OUR STORY

The Deckle Edge started in the bustling suburb of Rondebosch. It had some paper and a bit of paint but it was actually a craft shop, gift shop, collectors shop as well as a coffee shop. It sold everything from rubber stamps and teddy bears to milk tart and rooibos tea with a few oils and acrylics on the shelves in the corner.

While this shop was ticking along a wonderful lady by the name of Dot was living with her husband Bruce and two children in the Transkei. Dot was happily pottering around Zithulele Hospital helping with literacy whilst Bruce, a civil engineer, climbed windmills, built dams and created water pumps. Towards the end of 1992 Bruce and Dot decided that perhaps the Transkei was not the safest place to be in South Africa at that time of our country's history. With a clapped out (and very rusty) bakkie and a two tone VW combi Bruce and Dot and two kids arrived in Cape Town.

Now Bruce kept on with his work as a general do-gooder for rural parts, just from behind a computer in Hout Bay now, and Dot decided she would look for something new. In the year of 1994 she found the quaint art/gift/coffee shop in Riverside Centre, Rondebosch and decided this looked like a fun option.

For five years Dot slowly altered the shop - she took away the coffee shop, started ordering more artist supplies and less teddy bears and rubber stamps and she even moved into a bigger shop just across the mall. In the year of 1999, Bruce decided that he had had enough of his building things then writing reports on them afterwards and he noticed that his wife was having way too much fun and success with her little venture. This was when they decided to join mighty forces (and of course they just wanted to spend their day together) and opened The Deckle Edge branch in Upper Roodebloem Road in Woodstock.

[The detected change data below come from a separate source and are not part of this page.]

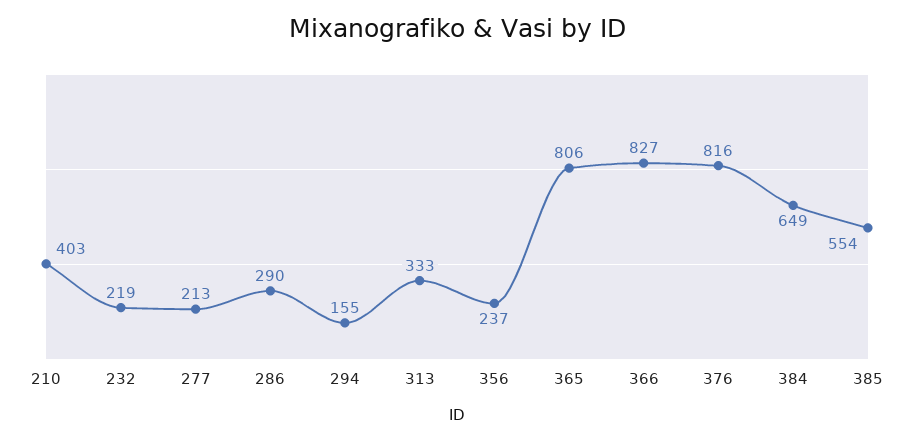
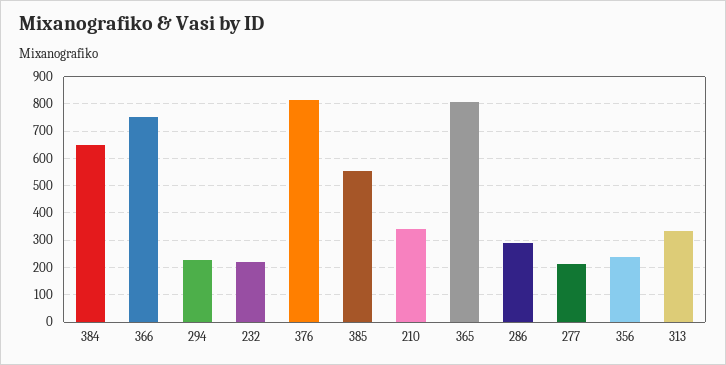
  {
-   "210": 403,
+   "210": 350,
    "232": 219,
    "277": 213,
    "286": 290,
-   "294": 155,
+   "294": 225,
    "313": 333,
    "356": 237,
    "365": 806,
-   "366": 827,
+   "366": 750,
    "376": 816,
    "384": 649,
    "385": 554
  }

The road opened up for The Deckle Edge - A few months after Woodstock came Constantia, after Constantia came Knysna, after Knysna came Stellenbosch and after Stellenbosch came Tyger Valley. Sadly after all this, the original Riverside Centre branch closed but the memory of milk tarts on Saturday mornings, rubber stamping christmas cards and collecting teddy bears still lives on in the minds of Bruce, Dot and their kids.

The Deckle Edge has come along way but it has been the obvious way to come. Right from the start Dot noticed the gap in which artists, designers and all creatives in Cape Town craved a place in which to find all their treasures. This is what she and Bruce have tried to do - provide a place for creatives to not only get what they need but to get excited about what they can potentially create!